Mahkemenin linç girişiminden itibaren değil saldıran grupta yer alan Orhan Şahin’in ölümünden itibaren süreci ele aldığını belirten Boztoprak, “Mahkeme olayların başlangıcından itibaren ele alsaydı bu şekilde ceza verilemezdi. Mahkemenin olayı aydınlatma gibi derdi yok. Hatta aydınlatmama çabası var. Bu taleplerimizin fütursuzca reddedilmesi mahkemenin böyle bir derdi olmasından öte kapatmak üzerine çabası olduğunu gösteriyor. Başından itibaren almış olsaydı farklı bir yere giderdi dosya. İkinci duruşmada cumhuriyet savcısı kamera kaydı talebimize karşı, ‘evet, kayıtlar getirilsin, izlensin’ dedi. Mahkeme bunu da reddetti. Mahkeme savcıya ‘önümüzdeki celsede mütalaa verin, karar verelim’ dedi. Ancak savcı mütalaa vermeyeceğini, kayıtlar gelmediği takdirde sonraki duruşmada da bu talebi yineleyeceğini söyledi. Bir sonraki duruşmadaysa savcı değişti. Gelen savcı adli tıp raporunu, kamera kayıtlarını dikkate almadı. Mahkemenin tavrı ne ise gelen savcının da tavrı oydu. Biz sorduk savcı neden yok diye. İzinde dediler” diye ifade etti.

‘YASANIN DEMOKRATİK KRİTERİ UYGULAMADADIR’

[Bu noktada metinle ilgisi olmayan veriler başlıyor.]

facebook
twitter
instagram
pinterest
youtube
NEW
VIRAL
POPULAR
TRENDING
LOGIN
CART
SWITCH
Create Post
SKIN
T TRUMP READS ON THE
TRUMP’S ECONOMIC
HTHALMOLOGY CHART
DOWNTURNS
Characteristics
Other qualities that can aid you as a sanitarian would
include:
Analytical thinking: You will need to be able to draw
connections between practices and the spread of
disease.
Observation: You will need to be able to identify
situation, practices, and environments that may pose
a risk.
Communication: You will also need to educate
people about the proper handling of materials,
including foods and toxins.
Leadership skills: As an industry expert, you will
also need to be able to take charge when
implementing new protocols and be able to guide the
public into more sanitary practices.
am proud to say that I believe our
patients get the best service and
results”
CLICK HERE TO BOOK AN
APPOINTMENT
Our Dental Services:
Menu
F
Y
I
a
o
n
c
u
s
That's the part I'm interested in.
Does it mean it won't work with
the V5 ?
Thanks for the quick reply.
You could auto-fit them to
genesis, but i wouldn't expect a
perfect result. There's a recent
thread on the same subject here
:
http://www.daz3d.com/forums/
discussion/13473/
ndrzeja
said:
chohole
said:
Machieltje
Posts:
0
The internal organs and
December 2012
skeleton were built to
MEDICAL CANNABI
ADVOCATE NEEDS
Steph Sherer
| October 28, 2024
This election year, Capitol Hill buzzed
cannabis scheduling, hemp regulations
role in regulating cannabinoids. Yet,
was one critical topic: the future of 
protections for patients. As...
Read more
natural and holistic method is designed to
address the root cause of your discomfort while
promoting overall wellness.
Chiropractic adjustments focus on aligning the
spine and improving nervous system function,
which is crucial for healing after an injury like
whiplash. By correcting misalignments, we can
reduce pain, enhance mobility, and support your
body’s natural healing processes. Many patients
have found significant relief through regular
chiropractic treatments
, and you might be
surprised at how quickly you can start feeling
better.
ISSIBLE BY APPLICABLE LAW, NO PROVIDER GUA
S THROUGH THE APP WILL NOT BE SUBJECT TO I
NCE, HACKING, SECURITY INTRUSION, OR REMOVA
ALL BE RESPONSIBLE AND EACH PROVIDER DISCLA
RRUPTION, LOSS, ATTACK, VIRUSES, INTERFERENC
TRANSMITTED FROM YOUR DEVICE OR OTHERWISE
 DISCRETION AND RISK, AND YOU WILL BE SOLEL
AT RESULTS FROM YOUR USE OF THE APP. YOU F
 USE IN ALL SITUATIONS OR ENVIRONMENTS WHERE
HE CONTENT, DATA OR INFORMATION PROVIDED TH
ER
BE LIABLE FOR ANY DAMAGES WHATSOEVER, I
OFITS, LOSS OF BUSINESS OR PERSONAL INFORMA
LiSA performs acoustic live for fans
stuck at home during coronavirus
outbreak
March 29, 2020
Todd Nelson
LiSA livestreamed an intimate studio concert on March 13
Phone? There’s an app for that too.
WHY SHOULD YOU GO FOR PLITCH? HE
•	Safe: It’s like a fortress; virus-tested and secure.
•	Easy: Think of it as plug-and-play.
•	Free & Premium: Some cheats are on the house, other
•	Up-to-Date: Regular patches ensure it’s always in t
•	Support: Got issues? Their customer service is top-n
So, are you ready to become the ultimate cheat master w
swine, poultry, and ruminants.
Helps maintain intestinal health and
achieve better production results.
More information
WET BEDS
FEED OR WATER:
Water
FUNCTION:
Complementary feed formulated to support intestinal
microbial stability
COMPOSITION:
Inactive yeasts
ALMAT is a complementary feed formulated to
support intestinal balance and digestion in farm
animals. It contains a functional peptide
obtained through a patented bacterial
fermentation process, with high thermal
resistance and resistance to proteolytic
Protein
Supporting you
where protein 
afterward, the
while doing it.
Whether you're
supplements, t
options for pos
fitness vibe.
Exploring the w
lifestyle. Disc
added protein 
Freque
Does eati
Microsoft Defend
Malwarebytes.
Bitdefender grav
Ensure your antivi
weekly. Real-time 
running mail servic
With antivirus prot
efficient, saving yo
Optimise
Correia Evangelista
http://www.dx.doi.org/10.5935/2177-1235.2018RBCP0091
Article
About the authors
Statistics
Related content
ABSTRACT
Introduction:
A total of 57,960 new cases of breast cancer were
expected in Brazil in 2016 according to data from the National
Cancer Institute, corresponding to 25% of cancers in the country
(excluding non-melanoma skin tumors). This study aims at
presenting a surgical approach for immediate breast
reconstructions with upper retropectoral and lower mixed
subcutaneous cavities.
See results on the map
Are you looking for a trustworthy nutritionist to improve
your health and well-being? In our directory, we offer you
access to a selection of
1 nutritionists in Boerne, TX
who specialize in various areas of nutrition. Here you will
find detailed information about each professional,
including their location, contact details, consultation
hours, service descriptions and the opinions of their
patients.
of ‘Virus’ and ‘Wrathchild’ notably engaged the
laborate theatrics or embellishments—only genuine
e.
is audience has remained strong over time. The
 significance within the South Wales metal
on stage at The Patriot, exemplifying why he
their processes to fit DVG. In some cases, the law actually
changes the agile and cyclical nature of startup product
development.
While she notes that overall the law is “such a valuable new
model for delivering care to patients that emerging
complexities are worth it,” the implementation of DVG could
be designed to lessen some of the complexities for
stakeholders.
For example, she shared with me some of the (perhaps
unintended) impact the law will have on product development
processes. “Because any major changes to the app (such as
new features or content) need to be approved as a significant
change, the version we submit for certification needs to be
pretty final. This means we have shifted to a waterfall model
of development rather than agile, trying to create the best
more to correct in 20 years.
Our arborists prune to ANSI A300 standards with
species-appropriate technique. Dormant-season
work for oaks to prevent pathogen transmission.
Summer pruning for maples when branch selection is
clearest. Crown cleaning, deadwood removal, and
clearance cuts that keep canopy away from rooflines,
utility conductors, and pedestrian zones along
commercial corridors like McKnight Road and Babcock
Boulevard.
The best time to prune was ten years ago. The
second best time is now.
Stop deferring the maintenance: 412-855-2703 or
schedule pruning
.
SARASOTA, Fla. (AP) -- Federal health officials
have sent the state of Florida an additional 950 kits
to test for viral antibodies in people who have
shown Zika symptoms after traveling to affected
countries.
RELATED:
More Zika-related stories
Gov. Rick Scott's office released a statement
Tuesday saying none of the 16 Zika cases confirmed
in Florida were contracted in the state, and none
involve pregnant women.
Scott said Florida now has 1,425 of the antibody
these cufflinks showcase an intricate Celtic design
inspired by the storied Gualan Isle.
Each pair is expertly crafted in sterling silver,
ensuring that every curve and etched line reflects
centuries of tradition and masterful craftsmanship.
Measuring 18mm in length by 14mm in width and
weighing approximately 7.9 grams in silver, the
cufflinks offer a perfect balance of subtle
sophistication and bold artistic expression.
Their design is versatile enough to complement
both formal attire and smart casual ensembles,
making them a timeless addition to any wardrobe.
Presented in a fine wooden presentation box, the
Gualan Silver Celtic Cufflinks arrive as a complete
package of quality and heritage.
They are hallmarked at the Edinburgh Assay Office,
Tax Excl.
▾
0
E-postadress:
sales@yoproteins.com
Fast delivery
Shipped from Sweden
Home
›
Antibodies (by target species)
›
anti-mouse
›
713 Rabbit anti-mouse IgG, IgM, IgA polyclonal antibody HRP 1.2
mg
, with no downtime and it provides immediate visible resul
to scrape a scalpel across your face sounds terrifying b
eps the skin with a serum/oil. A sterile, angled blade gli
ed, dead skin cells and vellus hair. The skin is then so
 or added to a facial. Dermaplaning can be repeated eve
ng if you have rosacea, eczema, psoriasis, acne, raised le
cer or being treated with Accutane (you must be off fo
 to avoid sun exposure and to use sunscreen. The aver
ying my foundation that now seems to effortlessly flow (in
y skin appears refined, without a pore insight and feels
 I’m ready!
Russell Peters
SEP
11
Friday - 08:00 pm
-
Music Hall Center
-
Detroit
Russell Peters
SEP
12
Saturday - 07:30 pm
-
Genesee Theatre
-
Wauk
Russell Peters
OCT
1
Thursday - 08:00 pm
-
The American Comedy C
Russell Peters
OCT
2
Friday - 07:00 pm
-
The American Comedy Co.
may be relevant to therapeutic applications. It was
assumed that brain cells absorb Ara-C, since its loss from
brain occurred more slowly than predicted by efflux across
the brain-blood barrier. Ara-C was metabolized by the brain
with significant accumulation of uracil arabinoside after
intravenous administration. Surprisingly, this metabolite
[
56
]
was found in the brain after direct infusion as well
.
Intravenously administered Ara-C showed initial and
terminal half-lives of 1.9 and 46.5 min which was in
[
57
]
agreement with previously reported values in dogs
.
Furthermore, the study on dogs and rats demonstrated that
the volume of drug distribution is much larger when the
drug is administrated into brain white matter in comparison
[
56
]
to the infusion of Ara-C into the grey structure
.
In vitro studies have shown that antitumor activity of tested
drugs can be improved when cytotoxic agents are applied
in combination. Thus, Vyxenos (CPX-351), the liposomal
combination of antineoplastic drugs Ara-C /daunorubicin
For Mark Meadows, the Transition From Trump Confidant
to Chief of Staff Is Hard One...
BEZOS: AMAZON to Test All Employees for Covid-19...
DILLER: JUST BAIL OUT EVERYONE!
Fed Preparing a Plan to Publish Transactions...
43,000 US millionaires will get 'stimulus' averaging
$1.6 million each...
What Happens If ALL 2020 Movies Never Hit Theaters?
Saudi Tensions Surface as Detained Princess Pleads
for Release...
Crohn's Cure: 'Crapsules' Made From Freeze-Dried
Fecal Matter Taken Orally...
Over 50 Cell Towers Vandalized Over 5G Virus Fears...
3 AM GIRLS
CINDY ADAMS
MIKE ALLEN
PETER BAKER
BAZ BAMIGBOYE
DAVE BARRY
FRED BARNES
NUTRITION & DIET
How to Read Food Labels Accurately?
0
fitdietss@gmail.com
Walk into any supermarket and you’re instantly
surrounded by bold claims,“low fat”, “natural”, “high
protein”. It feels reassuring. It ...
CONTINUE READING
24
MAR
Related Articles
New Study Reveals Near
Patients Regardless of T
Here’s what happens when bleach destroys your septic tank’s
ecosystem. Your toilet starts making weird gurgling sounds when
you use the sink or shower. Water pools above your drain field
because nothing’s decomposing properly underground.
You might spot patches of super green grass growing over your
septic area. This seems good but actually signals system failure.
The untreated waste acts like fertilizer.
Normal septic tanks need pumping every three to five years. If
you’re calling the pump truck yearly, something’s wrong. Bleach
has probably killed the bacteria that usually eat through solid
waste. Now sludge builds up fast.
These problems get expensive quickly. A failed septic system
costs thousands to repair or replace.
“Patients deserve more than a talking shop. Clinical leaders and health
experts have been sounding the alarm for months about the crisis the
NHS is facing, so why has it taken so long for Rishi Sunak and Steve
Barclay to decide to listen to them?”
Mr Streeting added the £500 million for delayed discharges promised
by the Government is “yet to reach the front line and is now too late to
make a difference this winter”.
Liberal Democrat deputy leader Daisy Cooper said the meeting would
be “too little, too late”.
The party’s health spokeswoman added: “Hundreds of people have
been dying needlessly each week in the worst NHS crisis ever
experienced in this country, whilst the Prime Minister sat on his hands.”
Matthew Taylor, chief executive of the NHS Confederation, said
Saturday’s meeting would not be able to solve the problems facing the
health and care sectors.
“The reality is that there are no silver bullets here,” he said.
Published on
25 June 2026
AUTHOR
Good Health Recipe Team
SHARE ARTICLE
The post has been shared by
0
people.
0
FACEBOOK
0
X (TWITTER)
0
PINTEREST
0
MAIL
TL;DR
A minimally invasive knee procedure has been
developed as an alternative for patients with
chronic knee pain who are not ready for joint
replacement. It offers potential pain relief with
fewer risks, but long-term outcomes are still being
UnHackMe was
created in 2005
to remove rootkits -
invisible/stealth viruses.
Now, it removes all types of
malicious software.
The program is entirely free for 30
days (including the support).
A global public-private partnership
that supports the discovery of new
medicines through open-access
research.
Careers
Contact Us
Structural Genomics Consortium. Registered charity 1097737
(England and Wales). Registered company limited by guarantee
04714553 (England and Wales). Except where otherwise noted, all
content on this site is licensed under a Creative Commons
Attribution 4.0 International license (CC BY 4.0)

Hukukta sanıkların da lehlerine olan en ufak emarelerin dahi dikkate alınması gerektiğinin altını çizen Boztoprak, “Yasalar ne kadar iyi olursa olsun, uygulamada tersi olduktan sonra anlamı yok. Hakimler ve savcılar bunu uygulamadıktan sonra istediğiniz kadar yasal düzenleme yapılsın. Demokratik yasalardan ziyade demokrat hakim ve savcılar vardır. O zaman adaletin tesis edilmesi mümkündür. İfade ya da düşünce özgürlüğü istenildiği kadar genişletilsin. Hakimler savcılar bunun tersini uyguladıktan sonra bir karşılığı yok.

Hakim ve savcıların eğitilmesiyle alakalı. Eşitlik kavramının zihniyete oturmasıyla alakalı. Afyon davasında olduğu gibi. İhlaller var. Yasayla alakası yok. Tamamen zihniyet meselesi” dedi.